> _PROBLEM REQUIREMENTS_: Count the lines in the items below that contain the string "NDIS", matching case exactly, and give only the number.

> _PROVIDED INFORMATION_:
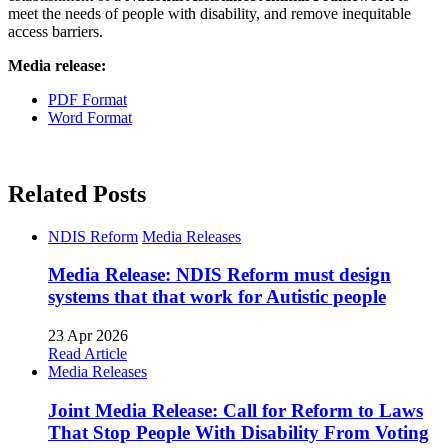
meet the needs of people with disability, and remove inequitable
access barriers.
Media release:
PDF Format
Word Format
Related Posts
NDIS Reform
Media Releases
Media Release: NDIS Reform must design
systems that that work for Autistic people
23 Apr 2026
Read Article
Media Releases
Joint Media Release: Call for Reform to Laws
That Stop People With Disability From Voting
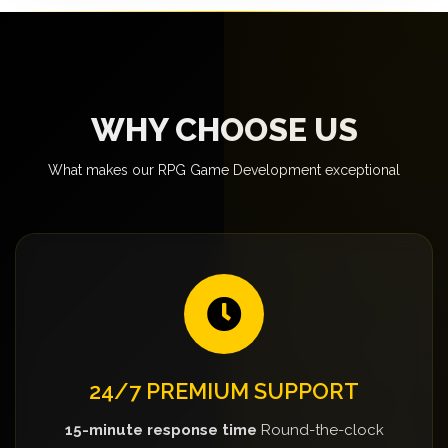
WHY CHOOSE US
What makes our RPG Game Development exceptional
24/7 PREMIUM SUPPORT
15-minute response time
Round-the-clock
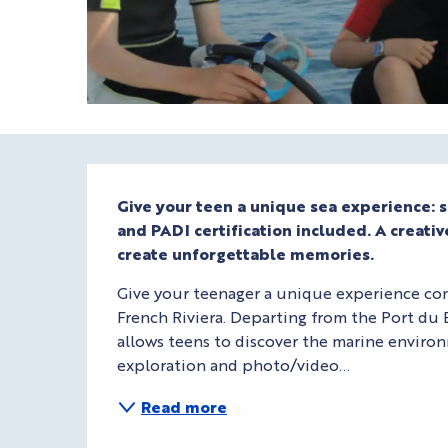
Description
Give your teen a unique sea experience: s
and PADI certification included. A creati
create unforgettable memories.
Give your teenager a unique experience com
French Riviera. Departing from the Port du 
allows teens to discover the marine environm
exploration and photo/video...
Read more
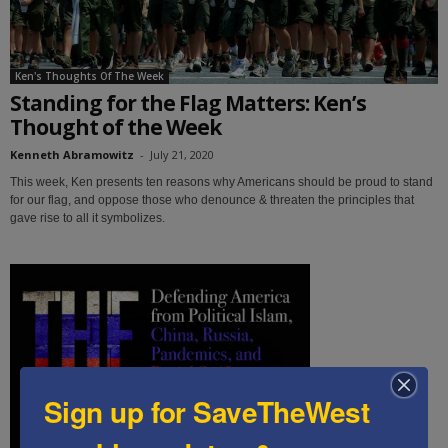
Ken's Thoughts Of The Week
Standing for the Flag Matters: Ken’s
Thought of the Week
Kenneth Abramowitz
-
July 21, 2020
This week, Ken presents ten reasons why Americans should be proud to stand
for our flag, and oppose those who denounce & threaten the principles that
gave rise to all it symbolizes.
Sign up for SaveTheWest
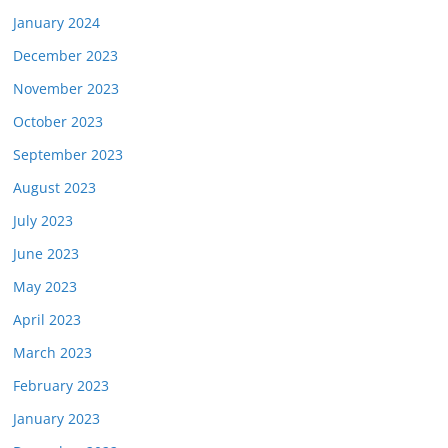
January 2024
December 2023
November 2023
October 2023
September 2023
August 2023
July 2023
June 2023
May 2023
April 2023
March 2023
February 2023
January 2023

> _ANSWER SPACE_: 2